**Data supplied**
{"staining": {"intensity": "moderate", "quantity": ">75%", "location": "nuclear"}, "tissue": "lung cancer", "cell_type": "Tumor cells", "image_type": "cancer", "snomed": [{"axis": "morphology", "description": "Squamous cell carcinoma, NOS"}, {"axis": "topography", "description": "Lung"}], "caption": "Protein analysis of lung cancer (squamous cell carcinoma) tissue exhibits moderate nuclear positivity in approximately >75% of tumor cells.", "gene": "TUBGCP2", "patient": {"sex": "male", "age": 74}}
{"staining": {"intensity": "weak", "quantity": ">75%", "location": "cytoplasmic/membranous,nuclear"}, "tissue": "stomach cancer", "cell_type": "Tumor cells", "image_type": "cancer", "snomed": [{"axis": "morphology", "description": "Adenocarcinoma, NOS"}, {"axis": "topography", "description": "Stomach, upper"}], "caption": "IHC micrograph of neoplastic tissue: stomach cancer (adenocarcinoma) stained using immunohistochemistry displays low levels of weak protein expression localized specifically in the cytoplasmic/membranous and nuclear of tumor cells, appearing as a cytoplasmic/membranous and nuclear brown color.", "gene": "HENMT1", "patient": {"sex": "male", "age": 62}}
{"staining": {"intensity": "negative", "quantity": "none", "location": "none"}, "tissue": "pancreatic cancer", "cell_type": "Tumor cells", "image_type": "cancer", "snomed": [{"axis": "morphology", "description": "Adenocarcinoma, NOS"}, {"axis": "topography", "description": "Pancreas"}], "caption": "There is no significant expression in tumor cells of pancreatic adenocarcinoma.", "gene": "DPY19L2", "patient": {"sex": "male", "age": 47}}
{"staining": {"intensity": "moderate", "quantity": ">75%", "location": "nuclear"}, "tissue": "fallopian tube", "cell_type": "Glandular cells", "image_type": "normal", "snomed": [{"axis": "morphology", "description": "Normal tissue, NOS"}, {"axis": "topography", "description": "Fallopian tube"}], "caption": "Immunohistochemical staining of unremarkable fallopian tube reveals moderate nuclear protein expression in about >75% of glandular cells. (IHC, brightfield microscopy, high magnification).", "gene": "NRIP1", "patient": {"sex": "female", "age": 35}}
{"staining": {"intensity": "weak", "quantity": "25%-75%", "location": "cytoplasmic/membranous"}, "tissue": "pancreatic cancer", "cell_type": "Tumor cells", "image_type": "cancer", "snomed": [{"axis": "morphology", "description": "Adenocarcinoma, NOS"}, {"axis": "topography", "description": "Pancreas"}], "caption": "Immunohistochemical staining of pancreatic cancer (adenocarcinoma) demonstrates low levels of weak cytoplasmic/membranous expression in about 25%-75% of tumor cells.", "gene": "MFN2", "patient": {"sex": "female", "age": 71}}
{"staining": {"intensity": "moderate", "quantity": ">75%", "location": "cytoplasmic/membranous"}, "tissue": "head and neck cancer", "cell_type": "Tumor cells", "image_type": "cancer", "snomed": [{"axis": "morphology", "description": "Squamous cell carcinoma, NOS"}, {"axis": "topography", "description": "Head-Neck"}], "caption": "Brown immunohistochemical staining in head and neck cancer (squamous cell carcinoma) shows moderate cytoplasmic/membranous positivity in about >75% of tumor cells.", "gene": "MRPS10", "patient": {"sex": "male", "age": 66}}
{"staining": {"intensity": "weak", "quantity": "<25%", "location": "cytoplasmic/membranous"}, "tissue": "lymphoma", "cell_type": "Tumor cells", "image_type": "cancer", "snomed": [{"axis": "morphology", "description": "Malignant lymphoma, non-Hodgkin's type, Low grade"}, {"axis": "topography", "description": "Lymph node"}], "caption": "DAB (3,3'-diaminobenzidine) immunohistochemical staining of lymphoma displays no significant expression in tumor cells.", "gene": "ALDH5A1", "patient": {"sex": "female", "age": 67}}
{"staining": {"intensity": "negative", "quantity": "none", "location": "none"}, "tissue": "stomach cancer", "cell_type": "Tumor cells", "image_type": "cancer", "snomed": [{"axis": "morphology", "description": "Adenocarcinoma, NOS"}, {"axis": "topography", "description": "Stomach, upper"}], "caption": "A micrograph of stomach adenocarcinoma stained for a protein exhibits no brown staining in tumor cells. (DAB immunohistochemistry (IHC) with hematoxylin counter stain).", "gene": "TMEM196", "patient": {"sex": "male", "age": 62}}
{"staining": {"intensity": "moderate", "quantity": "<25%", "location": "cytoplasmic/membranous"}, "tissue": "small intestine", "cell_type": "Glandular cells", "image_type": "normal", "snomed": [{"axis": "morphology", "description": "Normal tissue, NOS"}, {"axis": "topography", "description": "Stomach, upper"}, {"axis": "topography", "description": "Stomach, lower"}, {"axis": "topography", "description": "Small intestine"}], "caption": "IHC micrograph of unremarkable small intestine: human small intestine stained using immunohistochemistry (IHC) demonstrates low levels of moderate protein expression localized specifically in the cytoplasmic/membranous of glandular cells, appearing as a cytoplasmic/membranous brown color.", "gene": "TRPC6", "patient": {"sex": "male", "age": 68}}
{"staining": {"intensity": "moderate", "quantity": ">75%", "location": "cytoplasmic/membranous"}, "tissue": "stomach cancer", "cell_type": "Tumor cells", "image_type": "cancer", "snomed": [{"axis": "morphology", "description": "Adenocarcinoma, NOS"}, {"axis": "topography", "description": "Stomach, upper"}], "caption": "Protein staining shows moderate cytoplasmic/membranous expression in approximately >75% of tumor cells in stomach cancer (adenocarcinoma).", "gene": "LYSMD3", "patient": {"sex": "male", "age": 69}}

**Aim of the exercise**
Word for word, write out all of the entries.

**Response**
{"staining": {"intensity": "moderate", "quantity": ">75%", "location": "nuclear"}, "tissue": "lung cancer", "cell_type": "Tumor cells", "image_type": "cancer", "snomed": [{"axis": "morphology", "description": "Squamous cell carcinoma, NOS"}, {"axis": "topography", "description": "Lung"}], "caption": "Protein analysis of lung cancer (squamous cell carcinoma) tissue exhibits moderate nuclear positivity in approximately >75% of tumor cells.", "gene": "TUBGCP2", "patient": {"sex": "male", "age": 74}}
{"staining": {"intensity": "weak", "quantity": ">75%", "location": "cytoplasmic/membranous,nuclear"}, "tissue": "stomach cancer", "cell_type": "Tumor cells", "image_type": "cancer", "snomed": [{"axis": "morphology", "description": "Adenocarcinoma, NOS"}, {"axis": "topography", "description": "Stomach, upper"}], "caption": "IHC micrograph of neoplastic tissue: stomach cancer (adenocarcinoma) stained using immunohistochemistry displays low levels of weak protein expression localized specifically in the cytoplasmic/membranous and nuclear of tumor cells, appearing as a cytoplasmic/membranous and nuclear brown color.", "gene": "HENMT1", "patient": {"sex": "male", "age": 62}}
{"staining": {"intensity": "negative", "quantity": "none", "location": "none"}, "tissue": "pancreatic cancer", "cell_type": "Tumor cells", "image_type": "cancer", "snomed": [{"axis": "morphology", "description": "Adenocarcinoma, NOS"}, {"axis": "topography", "description": "Pancreas"}], "caption": "There is no significant expression in tumor cells of pancreatic adenocarcinoma.", "gene": "DPY19L2", "patient": {"sex": "male", "age": 47}}
{"staining": {"intensity": "moderate", "quantity": ">75%", "location": "nuclear"}, "tissue": "fallopian tube", "cell_type": "Glandular cells", "image_type": "normal", "snomed": [{"axis": "morphology", "description": "Normal tissue, NOS"}, {"axis": "topography", "description": "Fallopian tube"}], "caption": "Immunohistochemical staining of unremarkable fallopian tube reveals moderate nuclear protein expression in about >75% of glandular cells. (IHC, brightfield microscopy, high magnification).", "gene": "NRIP1", "patient": {"sex": "female", "age": 35}}
{"staining": {"intensity": "weak", "quantity": "25%-75%", "location": "cytoplasmic/membranous"}, "tissue": "pancreatic cancer", "cell_type": "Tumor cells", "image_type": "cancer", "snomed": [{"axis": "morphology", "description": "Adenocarcinoma, NOS"}, {"axis": "topography", "description": "Pancreas"}], "caption": "Immunohistochemical staining of pancreatic cancer (adenocarcinoma) demonstrates low levels of weak cytoplasmic/membranous expression in about 25%-75% of tumor cells.", "gene": "MFN2", "patient": {"sex": "female", "age": 71}}
{"staining": {"intensity": "moderate", "quantity": ">75%", "location": "cytoplasmic/membranous"}, "tissue": "head and neck cancer", "cell_type": "Tumor cells", "image_type": "cancer", "snomed": [{"axis": "morphology", "description": "Squamous cell carcinoma, NOS"}, {"axis": "topography", "description": "Head-Neck"}], "caption": "Brown immunohistochemical staining in head and neck cancer (squamous cell carcinoma) shows moderate cytoplasmic/membranous positivity in about >75% of tumor cells.", "gene": "MRPS10", "patient": {"sex": "male", "age": 66}}
{"staining": {"intensity": "weak", "quantity": "<25%", "location": "cytoplasmic/membranous"}, "tissue": "lymphoma", "cell_type": "Tumor cells", "image_type": "cancer", "snomed": [{"axis": "morphology", "description": "Malignant lymphoma, non-Hodgkin's type, Low grade"}, {"axis": "topography", "description": "Lymph node"}], "caption": "DAB (3,3'-diaminobenzidine) immunohistochemical staining of lymphoma displays no significant expression in tumor cells.", "gene": "ALDH5A1", "patient": {"sex": "female", "age": 67}}
{"staining": {"intensity": "negative", "quantity": "none", "location": "none"}, "tissue": "stomach cancer", "cell_type": "Tumor cells", "image_type": "cancer", "snomed": [{"axis": "morphology", "description": "Adenocarcinoma, NOS"}, {"axis": "topography", "description": "Stomach, upper"}], "caption": "A micrograph of stomach adenocarcinoma stained for a protein exhibits no brown staining in tumor cells. (DAB immunohistochemistry (IHC) with hematoxylin counter stain).", "gene": "TMEM196", "patient": {"sex": "male", "age": 62}}
{"staining": {"intensity": "moderate", "quantity": "<25%", "location": "cytoplasmic/membranous"}, "tissue": "small intestine", "cell_type": "Glandular cells", "image_type": "normal", "snomed": [{"axis": "morphology", "description": "Normal tissue, NOS"}, {"axis": "topography", "description": "Stomach, upper"}, {"axis": "topography", "description": "Stomach, lower"}, {"axis": "topography", "description": "Small intestine"}], "caption": "IHC micrograph of unremarkable small intestine: human small intestine stained using immunohistochemistry (IHC) demonstrates low levels of moderate protein expression localized specifically in the cytoplasmic/membranous of glandular cells, appearing as a cytoplasmic/membranous brown color.", "gene": "TRPC6", "patient": {"sex": "male", "age": 68}}
{"staining": {"intensity": "moderate", "quantity": ">75%", "location": "cytoplasmic/membranous"}, "tissue": "stomach cancer", "cell_type": "Tumor cells", "image_type": "cancer", "snomed": [{"axis": "morphology", "description": "Adenocarcinoma, NOS"}, {"axis": "topography", "description": "Stomach, upper"}], "caption": "Protein staining shows moderate cytoplasmic/membranous expression in approximately >75% of tumor cells in stomach cancer (adenocarcinoma).", "gene": "LYSMD3", "patient": {"sex": "male", "age": 69}}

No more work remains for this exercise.